Work required → Render the lines between the one holding "systems or pursue" and the one holding "AI Entry-Level Job Market Disruption", inclusive, as a Markdown table. Use the columns Line No. and Content, number the lines in order, and skip any blank lines.

Records supplied →
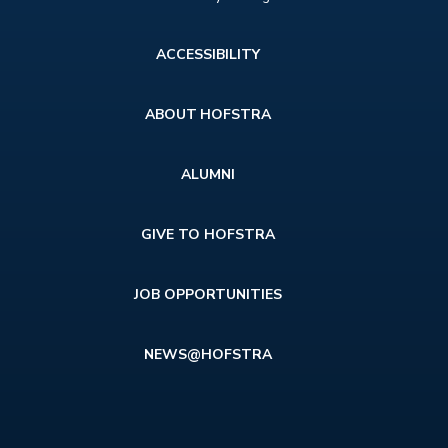
Footer
ACCESSIBILITY
menu
ABOUT HOFSTRA
ALUMNI
GIVE TO HOFSTRA
JOB OPPORTUNITIES
NEWS@HOFSTRA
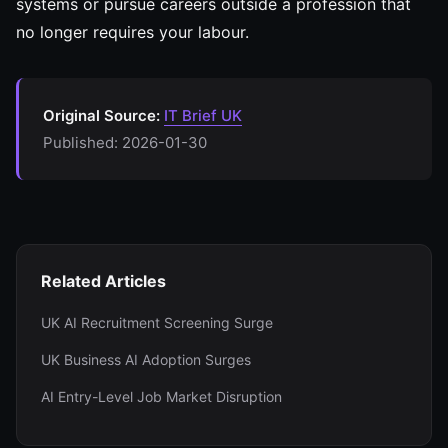
systems or pursue careers outside a profession that
no longer requires your labour.
Original Source:
IT Brief UK
Published: 2026-01-30
Related Articles
UK AI Recruitment Screening Surge
UK Business AI Adoption Surges
AI Entry-Level Job Market Disruption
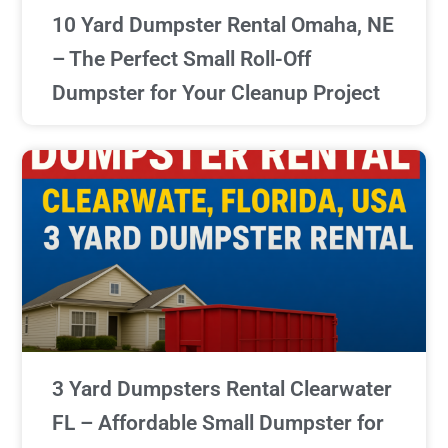
10 Yard Dumpster Rental Omaha, NE
– The Perfect Small Roll-Off
Dumpster for Your Cleanup Project
3 Yard Dumpsters Rental Clearwater
FL – Affordable Small Dumpster for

Result of the exercise →
| Line No. | Content |
|---|---|
| 1 | systems or pursue careers outside a profession that |
| 2 | no longer requires your labour. |
| 3 | Original Source: |
| 4 | IT Brief UK |
| 5 | Published: 2026-01-30 |
| 6 | Related Articles |
| 7 | UK AI Recruitment Screening Surge |
| 8 | UK Business AI Adoption Surges |
| 9 | AI Entry-Level Job Market Disruption |